The sacrifice and devotion of the Sullivan Brothers touched the hearts of the American people with an outpouring of grief and sympathy. US President Franklin Roosevelt sent a personal letter of condolence to their parents. Pope Pius XII sent a silver religious medal and rosary with his message of regret and the Iowa Senate and House adopted a formal resolution of tribute to the Sullivan brothers.
In continuing the family tradition of duty and devotion, their parents made speaking trips across the nation despite their grief and advancing years. Their sole surviving sibling Genevieve later enlisted in the Waves. Hollywood later remembered them with “The Fighting Sullivans” and they were one of the inspirations for “Saving Private Ryan.”
Sacrifice commemorated with the Navy Destroyer USS The Sullivans (DD-537)
The Sullivan brothers were remembered by the US Navy through the commissioning of USS The Sullivans (DD-537), a Fletcher-class destroyer, in September 1943. This was the first time a US Navy ship was named after more than one individual.
Albert’s son James later served aboard the ship named after his father and uncles. The ship would earn nine battle stars in WWII and in Korea before she was decommissioned in 1965.

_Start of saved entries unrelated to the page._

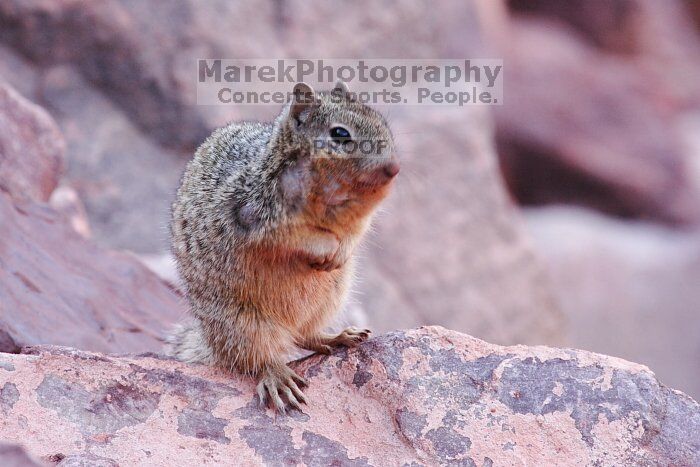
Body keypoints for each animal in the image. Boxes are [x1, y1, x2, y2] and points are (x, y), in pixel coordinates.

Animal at [165, 80, 400, 414]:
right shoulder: (255, 215)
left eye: (382, 124)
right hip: (244, 324)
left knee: (304, 336)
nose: (394, 168)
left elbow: (355, 235)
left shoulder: (358, 223)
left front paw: (340, 253)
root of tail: (212, 345)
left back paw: (339, 336)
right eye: (340, 134)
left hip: (330, 299)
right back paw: (280, 379)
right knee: (260, 358)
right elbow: (297, 238)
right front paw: (324, 249)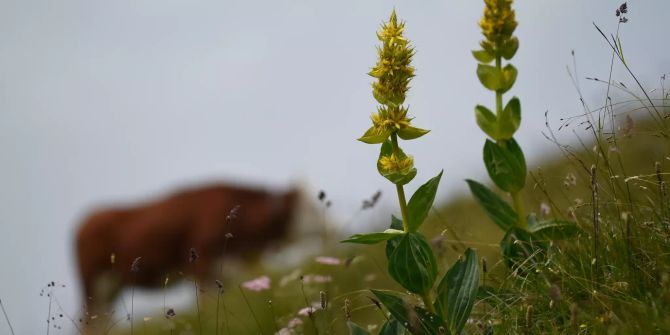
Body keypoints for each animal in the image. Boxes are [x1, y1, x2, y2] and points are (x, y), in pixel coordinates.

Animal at [75, 184, 300, 322]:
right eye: (297, 213)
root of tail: (86, 220)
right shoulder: (203, 261)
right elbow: (206, 301)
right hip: (91, 282)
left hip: (109, 287)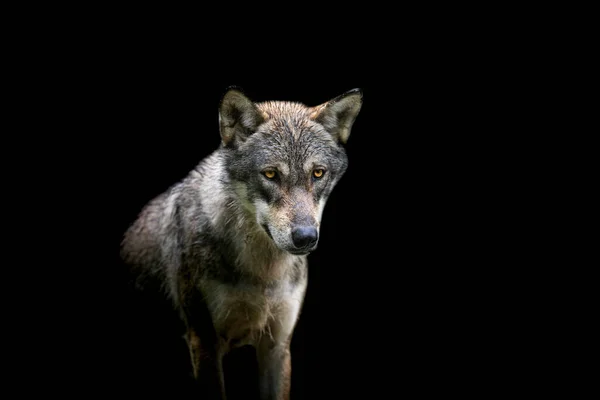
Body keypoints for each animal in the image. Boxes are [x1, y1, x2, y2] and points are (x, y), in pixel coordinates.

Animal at [118, 87, 360, 400]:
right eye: (270, 174)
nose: (305, 237)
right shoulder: (204, 342)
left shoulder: (277, 346)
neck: (262, 274)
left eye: (317, 173)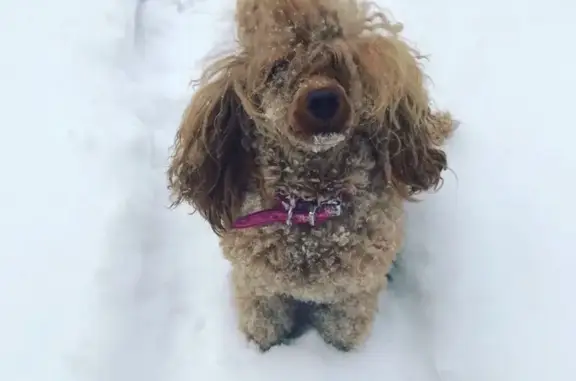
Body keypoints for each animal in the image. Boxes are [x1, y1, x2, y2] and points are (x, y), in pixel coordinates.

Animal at [166, 0, 454, 350]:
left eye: (342, 63)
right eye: (278, 68)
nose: (323, 100)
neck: (310, 206)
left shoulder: (351, 299)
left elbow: (343, 333)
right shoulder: (259, 290)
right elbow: (265, 329)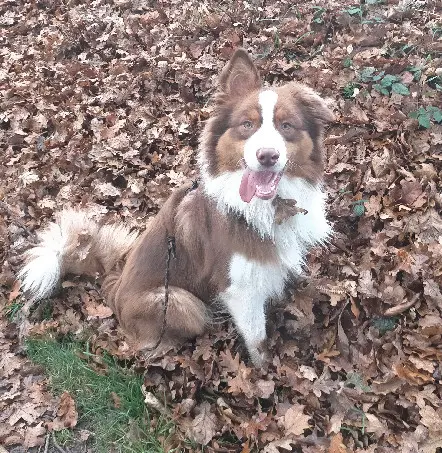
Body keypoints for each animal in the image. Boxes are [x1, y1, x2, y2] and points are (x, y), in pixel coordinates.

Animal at [19, 49, 334, 366]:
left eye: (286, 126)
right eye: (247, 125)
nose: (267, 156)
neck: (264, 208)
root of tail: (114, 286)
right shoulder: (239, 290)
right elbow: (257, 338)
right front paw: (263, 370)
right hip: (179, 302)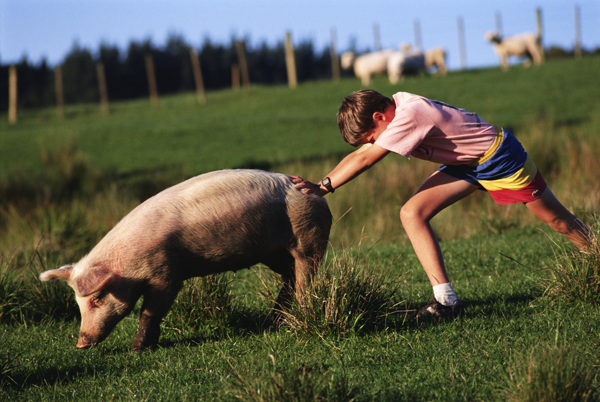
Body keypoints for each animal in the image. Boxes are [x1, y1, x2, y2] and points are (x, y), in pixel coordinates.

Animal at [39, 170, 330, 352]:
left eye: (97, 299)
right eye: (77, 303)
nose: (81, 344)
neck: (129, 264)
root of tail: (316, 194)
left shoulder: (166, 274)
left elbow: (150, 310)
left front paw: (135, 350)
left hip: (309, 237)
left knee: (305, 276)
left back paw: (299, 316)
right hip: (273, 253)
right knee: (289, 276)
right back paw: (275, 321)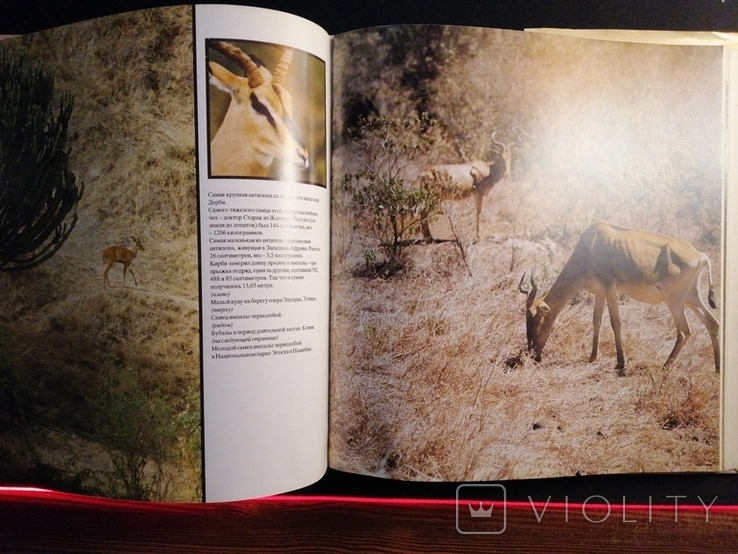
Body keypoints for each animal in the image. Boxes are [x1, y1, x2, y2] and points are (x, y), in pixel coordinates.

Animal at [516, 222, 720, 374]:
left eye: (538, 321)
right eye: (526, 323)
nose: (534, 356)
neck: (593, 244)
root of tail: (701, 255)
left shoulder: (609, 288)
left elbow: (615, 322)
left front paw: (620, 363)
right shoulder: (599, 292)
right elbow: (597, 321)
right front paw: (592, 357)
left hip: (675, 299)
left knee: (684, 331)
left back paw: (664, 367)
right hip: (692, 297)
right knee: (713, 324)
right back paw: (717, 370)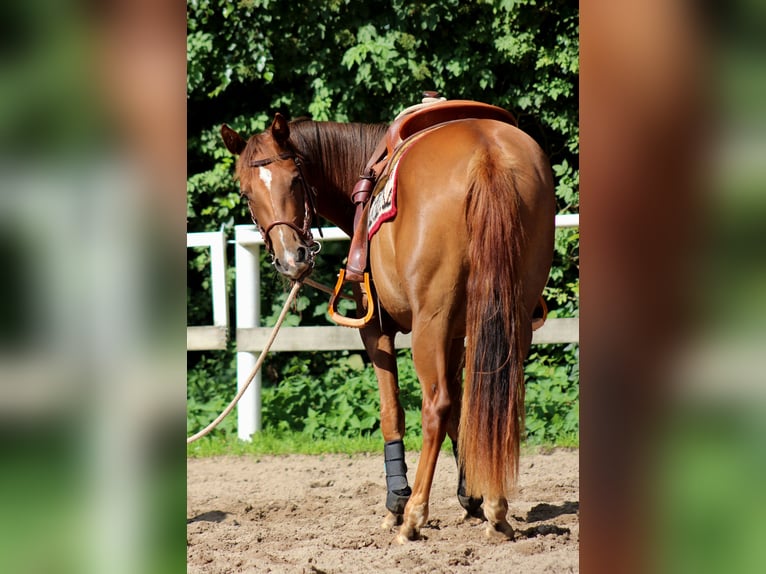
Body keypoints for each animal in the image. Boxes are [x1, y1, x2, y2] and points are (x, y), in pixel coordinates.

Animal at [221, 108, 555, 543]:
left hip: (430, 324)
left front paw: (396, 502)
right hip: (508, 316)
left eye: (295, 179)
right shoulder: (457, 333)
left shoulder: (377, 330)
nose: (292, 259)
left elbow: (393, 411)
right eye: (246, 194)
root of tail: (488, 154)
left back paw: (414, 516)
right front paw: (471, 495)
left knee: (435, 405)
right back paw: (497, 510)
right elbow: (463, 409)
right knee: (495, 399)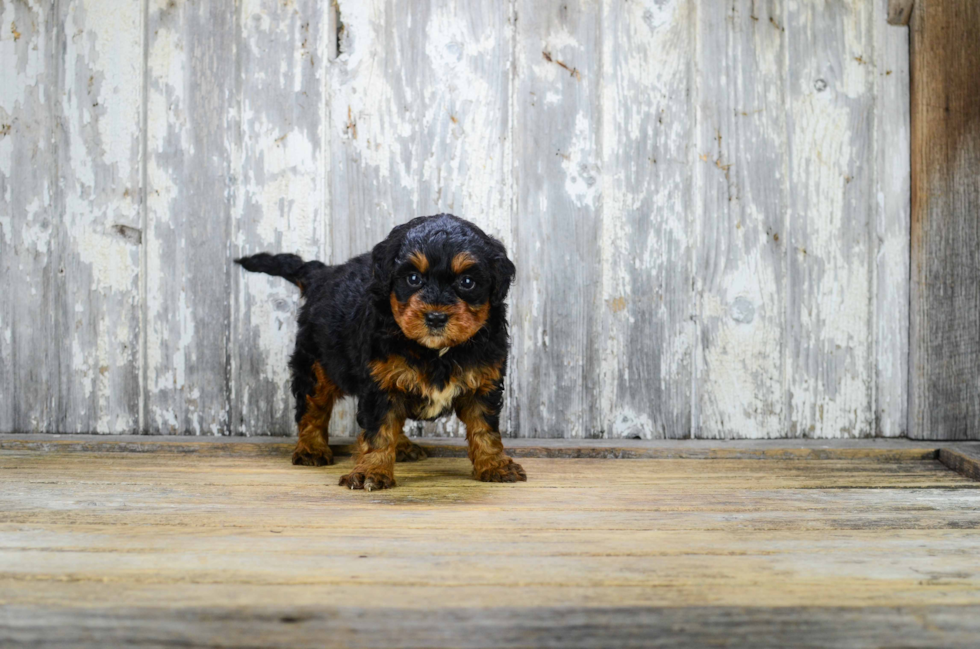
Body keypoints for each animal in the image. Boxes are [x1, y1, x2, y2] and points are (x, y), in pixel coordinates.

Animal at [236, 215, 524, 488]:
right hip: (317, 362)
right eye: (413, 278)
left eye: (467, 282)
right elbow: (379, 431)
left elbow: (485, 428)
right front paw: (371, 471)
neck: (437, 352)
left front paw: (495, 465)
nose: (436, 317)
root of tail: (323, 274)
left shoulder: (483, 382)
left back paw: (403, 445)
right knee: (312, 407)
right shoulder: (380, 384)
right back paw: (311, 448)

USS The Sullivans (DD-537) is now an exhibit at The Buffalo and Erie County Naval & Military Park in upstate New York.
The U.S. Navy destroyer USS The Sullivans (DD-537) pictured here on October 29, 1962. (Public Domain / US Navy)
Later, on April 19, 1997, a seoncd Navy ship was commissioned in honor of the brothers – USS The Sullivans (DDG-68), an Arleigh Burke-class (Flight I) Aegis-guided missile destroyer. This ship is still in active service.
February 13, 2009: The guided-missile destroyer USS The Sullivans (DDG 68) flies the ship’s battle flags during exercises at sea. (U.S. Navy photo by Mass Communication Specialist 2nd Class Daniel Barker/ Public Domain)
Both of the USS The Sullivans ships adopted the Sullivan brothers’ own motto ”We Stick Together.”